In life, it's just as important to gain an understanding of your weaknesses as it is to know your strengths.  For physical traits, we are often limited in overcoming our genetic deficits.  For mental acumen, we are fortunately blessed with the ability to increase our capacities.  Much to our advantage, the internet has opened up our ability to easily connect and learn from experts in every field imaginable.

Although I have spent the majority of the month writing about portfolio investing, I am by no means the foremost expert on this subject.  The world is full of more brilliant minds, some of which are courteous enough to share their thoughts and research openly.  That is why I reached out to the guest contributors highlighted today, as I would be doing a disservice if I failed to share a bit of wisdom from some of the more investment savvy minds that I regularly follow, and that inspire me on a consistent basis.  Their expertise is expansive, so in order to make things digestible, I asked them this:

In 1-3 sentences, what is some quick and simple advice and/or knowledge you can pass along that could help make the everyday person a better investor?

Below, you will find their responses.  I hope you enjoy, and make an effort to apply these nuggets of wisdom towards your own financial journey.  I also encourage you to follow each of them on your own time as well, so that you continually learn and enhance your portfolio investing knowledge.

Know your time horizon and invest accordingly.

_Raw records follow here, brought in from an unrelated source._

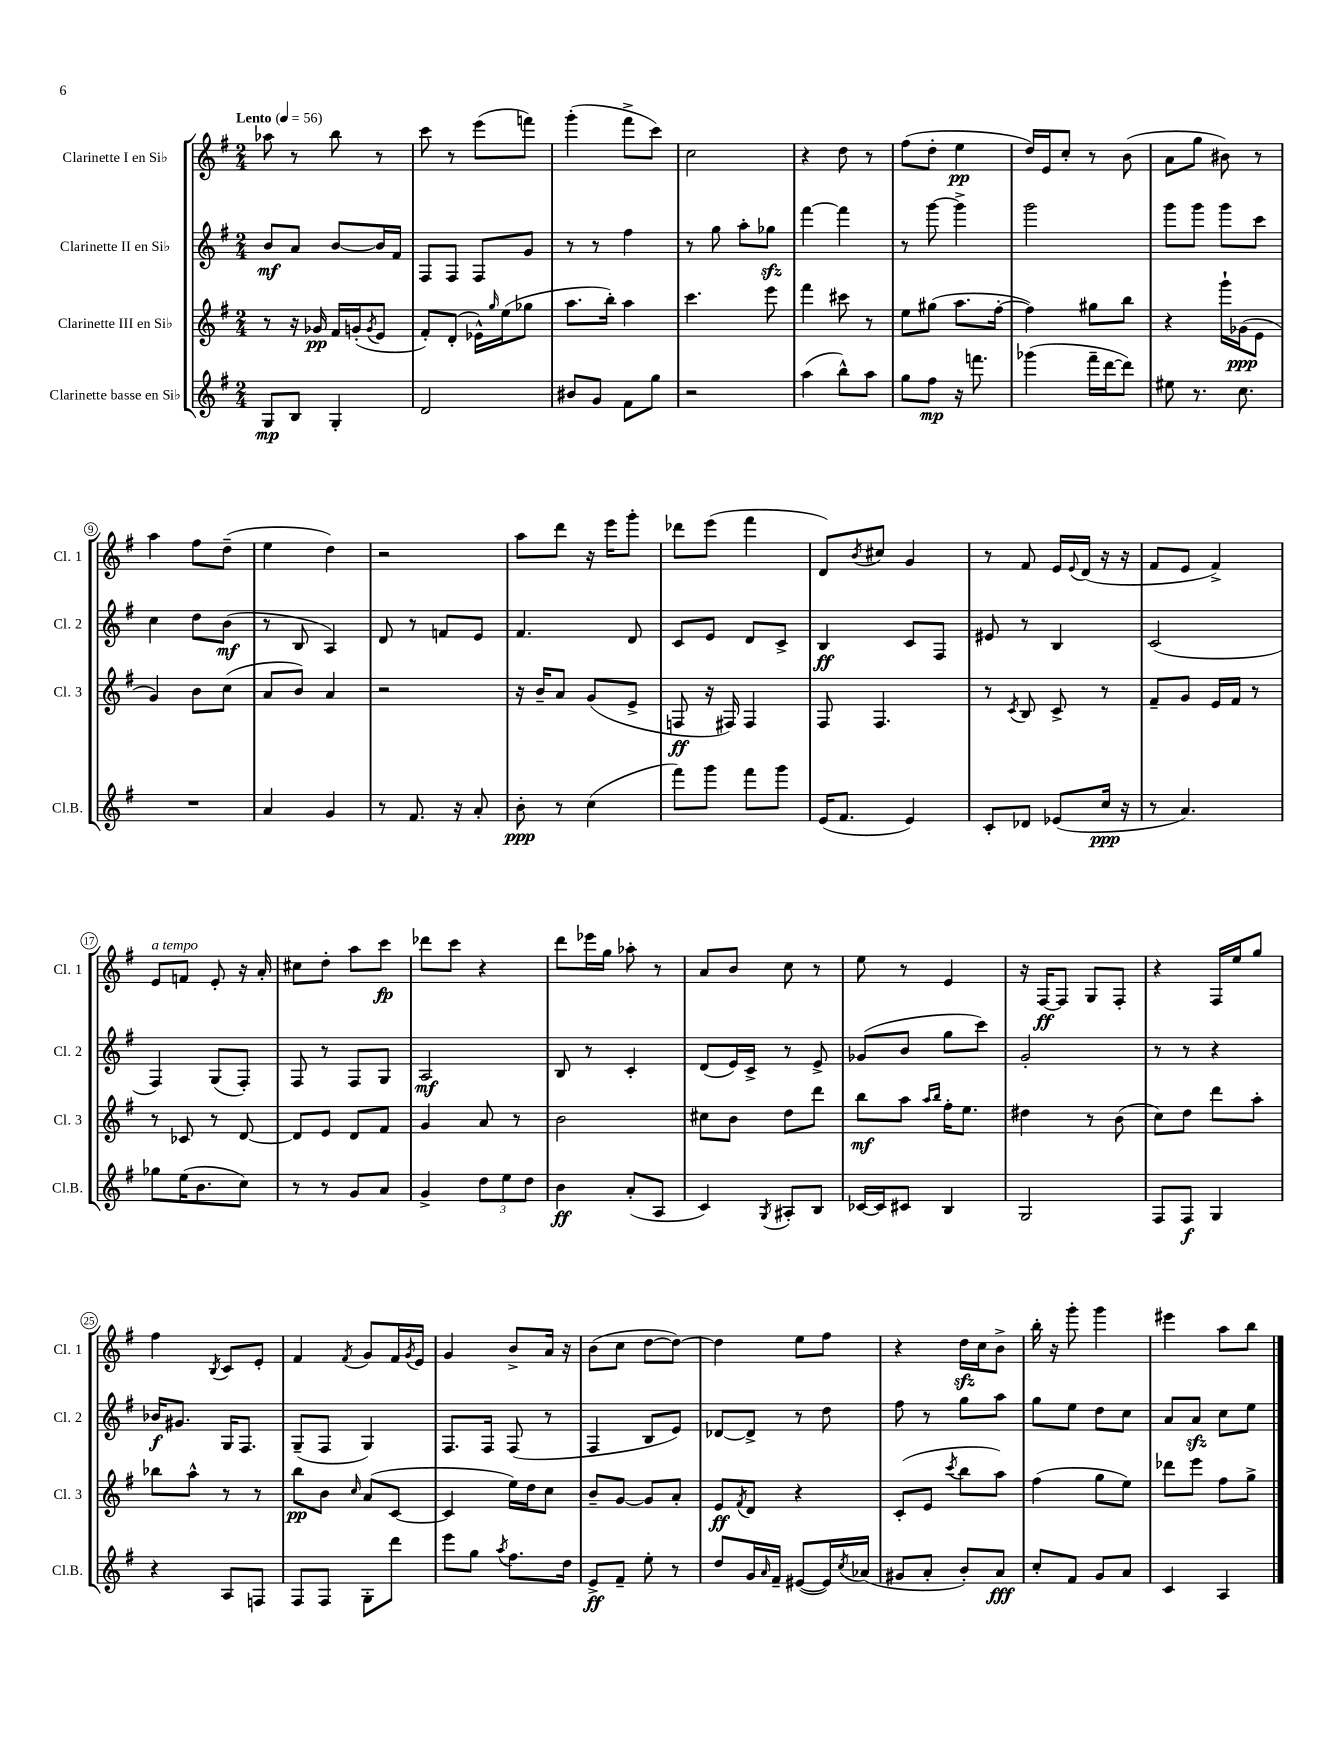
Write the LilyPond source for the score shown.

<<
\new StaffGroup <<
\new Staff = "s0" \with { instrumentName = "Clarinette I en Sib" shortInstrumentName = "Cl. 1" } {
    \clef treble \key g \major \numericTimeSignature \time 2/4 \tempo "Lento" 4 = 56
    aes''8 r8 b''8 r8 |
    c'''8 r8 e'''8( f'''8) |
    g'''4-.( fis'''8-> c'''8) |
    c''2 |
    r4 d''8 r8 |
    fis''8( d''8-. e''4\pp |
    d''16) e'16 c''8-. r8 b'8( |
    a'8 g''8 bis'8) r8 |
    a''4 fis''8 d''8--( |
    e''4 d''4) |
    r2 |
    a''8 d'''8 r16 e'''16 g'''8-. |
    des'''8 e'''8( fis'''4 |
    d'8) \acciaccatura { b'8 } cis''8 g'4 |
    r8 fis'8 e'16 \appoggiatura { e'8 } d'16( r16 r16 |
    fis'8 e'8 fis'4->) |
    e'8^\markup { \italic "a tempo" } f'8 e'8-. r16 a'16-. |
    cis''8 d''8-. a''8 c'''8\fp |
    des'''8 c'''8 r4 |
    d'''8 ees'''16 g''16 aes''8-. r8 |
    a'8 b'8 c''8 r8 |
    e''8 r8 e'4 |
    r16 fis16~\ff fis8 g8 fis8-. |
    r4 fis16 e''16 g''8 |
    fis''4 \acciaccatura { b8 } c'8 e'8-. |
    fis'4 \acciaccatura { fis'8 } g'8 fis'16 \acciaccatura { g'8 } e'16 |
    g'4 b'8-> a'16 r16 |
    b'8( c''8 d''8~ d''8~) |
    d''4 e''8 fis''8 |
    r4 d''16\sfz c''16 b'8-> |
    b''16-. r16 g'''8-. g'''4 |
    eis'''4 a''8 b''8 \bar "|." |
}
\new Staff = "s1" \with { instrumentName = "Clarinette II en Sib" shortInstrumentName = "Cl. 2" } {
    \clef treble \key g \major \numericTimeSignature \time 2/4
    b'8\mf a'8 b'8~ b'16 fis'16 |
    fis8 fis8 fis8 g'8 |
    r8 r8 fis''4 |
    r8 g''8 a''8-. ges''8\sfz |
    fis'''4~ fis'''4 |
    r8 g'''8~ g'''4-> |
    g'''2 |
    g'''8 g'''8 g'''8 c'''8 |
    c''4 d''8 b'8\mf( |
    r8 b8 a4) |
    d'8 r8 f'8 e'8 |
    fis'4. d'8 |
    c'8 e'8 d'8 c'8-> |
    b4\ff c'8 fis8 |
    eis'8 r8 b4 |
    c'2( |
    fis4) g8( fis8-.) |
    fis8 r8 fis8 g8 |
    a2\mf |
    b8 r8 c'4-. |
    d'8( e'16) c'16-> r8 e'8-> |
    ges'8( b'8 g''8 c'''8) |
    g'2-. |
    r8 r8 r4 |
    bes'16\f gis'8. g16 fis8. |
    g8--( fis8 g4) |
    fis8. fis16 fis8( r8 |
    fis4 b8 e'8) |
    des'8~ des'8-> r8 d''8 |
    fis''8 r8 g''8 a''8 |
    g''8 e''8 d''8 c''8 |
    a'8 a'8\sfz c''8 e''8 \bar "|." |
}
\new Staff = "s2" \with { instrumentName = "Clarinette III en Sib" shortInstrumentName = "Cl. 3" } {
    \clef treble \key g \major \numericTimeSignature \time 2/4
    r8 r16 ges'16\pp fis'16 g'16-.( \acciaccatura { g'8 } e'8 |
    fis'8-.) d'8-.( ees'16-^) \grace { g''16 } e''16( ges''8 |
    a''8. b''16-.) a''4 |
    c'''4. e'''8 |
    fis'''4 cis'''8 r8 |
    e''8 gis''8( a''8. fis''16~-. |
    fis''4) gis''8 b''8 |
    r4 g'''16-! ges'16\ppp( e'8 |
    g'4) b'8 c''8( |
    a'8 b'8) a'4 |
    r2 |
    r16 b'16-- a'8 g'8( e'8-> |
    f8\ff r16 fis16) fis4 |
    fis8 fis4. |
    r8 \acciaccatura { c'8 } b8 c'8-> r8 |
    fis'8-- g'8 e'16 fis'16 r8 |
    r8 ces'8 r8 d'8~ |
    d'8 e'8 d'8 fis'8 |
    g'4 a'8 r8 |
    b'2 |
    cis''8 b'8 d''8 d'''8 |
    b''8\mf a''8 \grace { a''16 b''16 } fis''16-. e''8. |
    dis''4 r8 b'8( |
    c''8) d''8 d'''8 a''8-. |
    bes''8 a''8-^ r8 r8 |
    b''8\pp b'8 \grace { c''16 } a'8( c'8~ |
    c'4 e''16) d''16 c''8 |
    b'8-- g'8~ g'8 a'8-. |
    e'8\ff \acciaccatura { fis'8 } d'8 r4 |
    c'8-.( e'8 \acciaccatura { c'''8 } b''8 a''8) |
    fis''4( g''8 e''8) |
    des'''8 e'''8 fis''8 g''8-> \bar "|." |
}
\new Staff = "s3" \with { instrumentName = "Clarinette basse en Sib" shortInstrumentName = "Cl.B." } {
    \clef treble \key g \major \numericTimeSignature \time 2/4
    g8\mp b8 g4-. |
    d'2 |
    bis'8 g'8 fis'8 g''8 |
    r2 |
    a''4( b''8-^) a''8 |
    g''8 fis''8\mp r16 f'''8. |
    ges'''4( fis'''16-- d'''16~ d'''8) |
    eis''8 r8. c''8. |
    R2 |
    a'4 g'4 |
    r8 fis'8. r16 a'8-. |
    b'8-.\ppp r8 c''4( |
    fis'''8) g'''8 fis'''8 g'''8 |
    e'16( fis'8. e'4) |
    c'8-. des'8 ees'8( c''16\ppp r16 |
    r8 a'4.) |
    ges''8 e''16( b'8. c''8) |
    r8 r8 g'8 a'8 |
    g'4-> \tuplet 3/2 { d''8 e''8 d''8 } |
    b'4\ff a'8-.( a8 |
    c'4) \acciaccatura { g8 } ais8-. b8 |
    ces'16~ ces'16 cis'8 b4 |
    g2 |
    fis8 fis8\f g4 |
    r4 a8 f8 |
    fis8 fis8 g8-. d'''8 |
    e'''8 g''8 \acciaccatura { a''8 } fis''8. d''16 |
    e'8->\ff fis'8-- e''8-. r8 |
    d''8 g'16 \grace { a'16 } fis'16-- eis'8~( eis'16) \acciaccatura { c''8 } aes'16( |
    gis'8 a'8-. b'8-.) a'8\fff |
    c''8-. fis'8 g'8 a'8 |
    c'4 a4 \bar "|." |
}
>>
>>
\layout { \context { \Score \override BarNumber.stencil = #(make-stencil-circler 0.1 0.3 ly:text-interface::print) } }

If you are investing for the long term, don’t worry about – much less react to - short term events.

Brad McMillan, CFA®, CAIA, MAI, AIF®, Chief Investment Officer at Commonwealth Financial Network
Author of The Independent Market Observer
Twitter handle:  BradMcMillanCFA


Investment success is not about skill…it's about behavior.

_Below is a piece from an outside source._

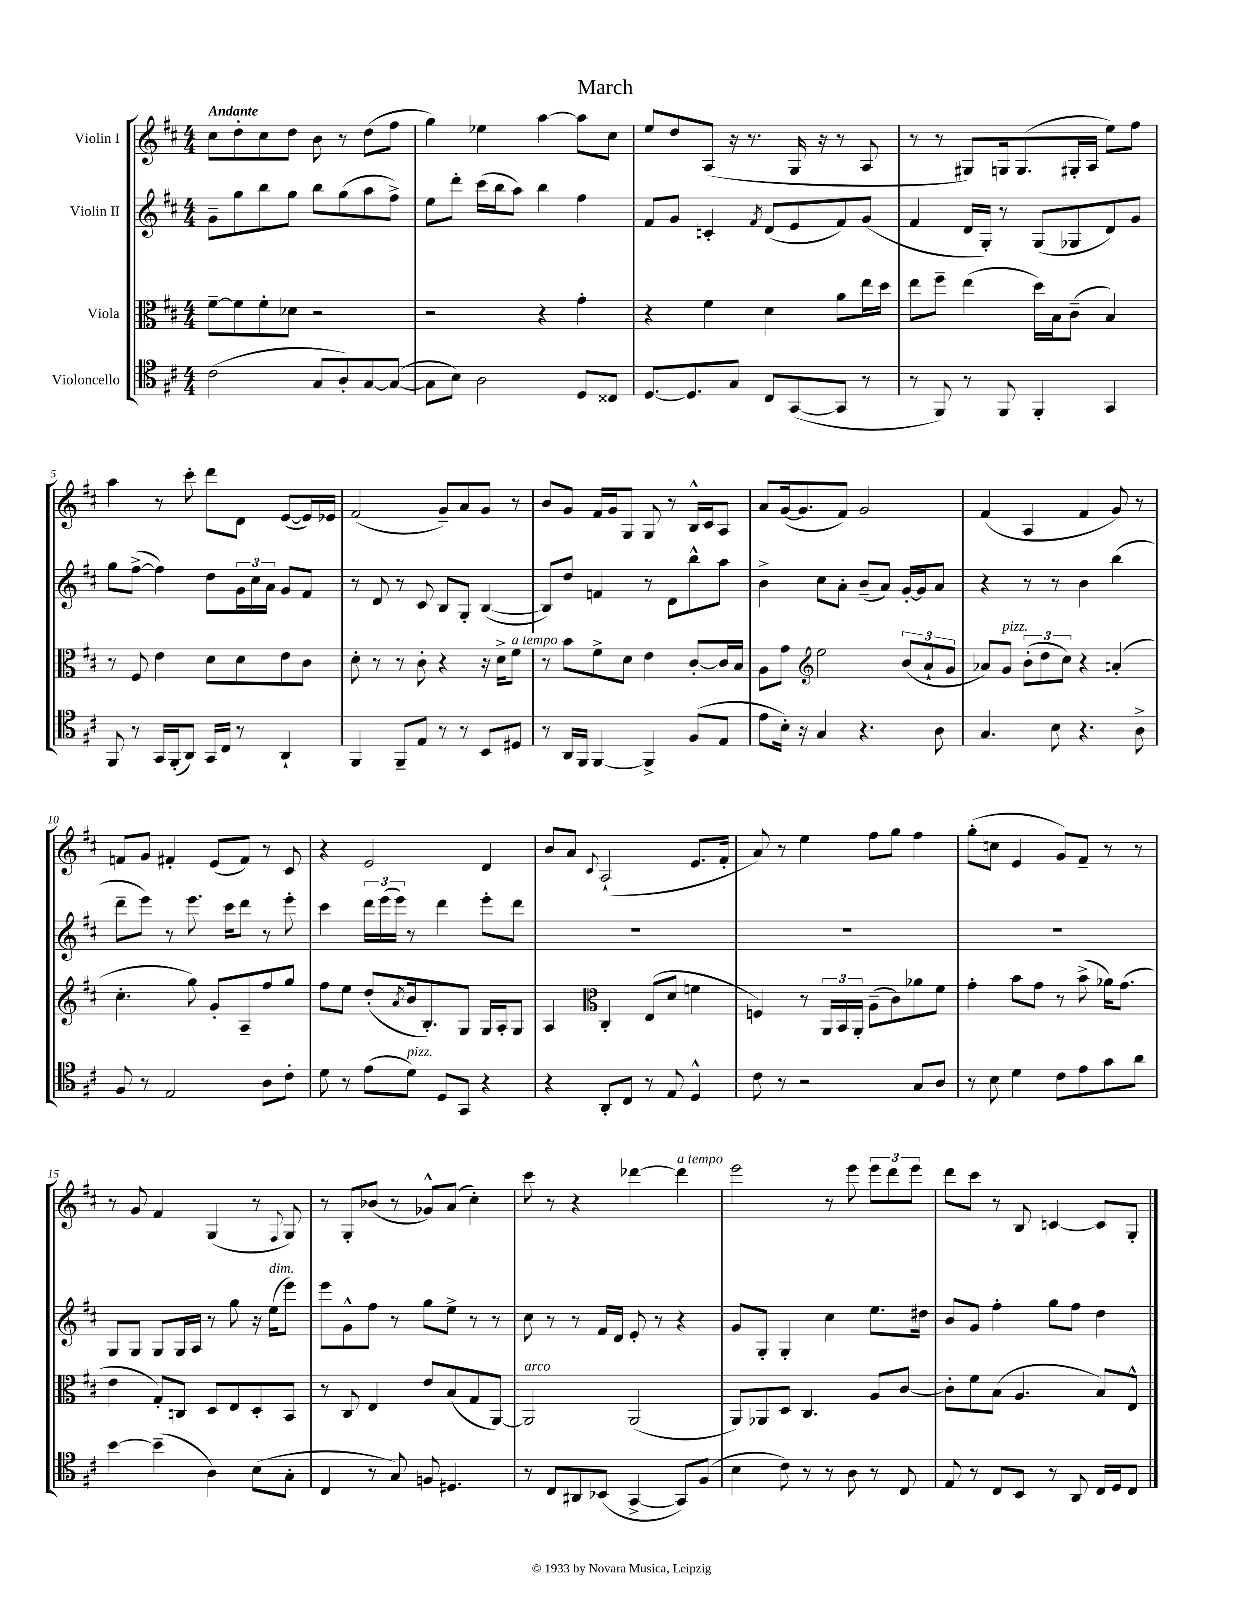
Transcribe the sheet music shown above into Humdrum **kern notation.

Carl Richards, CFP®, Creator of the Behavior Gap
Author of the Behavior Gap and the weekly Sketch Guy column in the New York Times
Twitter handle:  behaviorgap


We all get just one shot at making the financial journey from here to retirement. Failure is not an option. What are the implications? We should do everything possible to stack the odds in our favor--save diligently, diversify broadly, minimize investment costs, hold down taxes and buy insurance against major threats to our financial future.

Jonathan Clements, Director of Financial Education for Creative Planning
Author of How to Think About Money and Editor of Humble Dollar
Twitter handle:  ClementsMoney


In order to be a good investor, you have to start by simply being able to know and track how you’re doing. Not just with respect to your investment accounts, but your household cash flow, and whether you’re managing your finances effectively to be able to save in the first place – since the reality is that when you’re getting started, WHETHER you save and invest is actually even more important than the returns you get ON those investments! So if you haven’t signed up for a platform like Mint.com yet, to automate the tracking of your household finances, start there first!

Michael Kitces, MSFS, MTAX, CFP®, CLU, ChFC, RHU, REBC, CASL, Partner and Director of Wealth Management at Pinnacle Advisory Group, Co-Founder of XY Planning Network
Author of Nerd's Eye View and Host of the Financial Advisor Success Podcast
Twitter handle:  MichaelKitces

A very special THANK YOU from me to all four contributors!  They are all extremely busy individuals, so I really appreciate the time each took to share their insights with us here.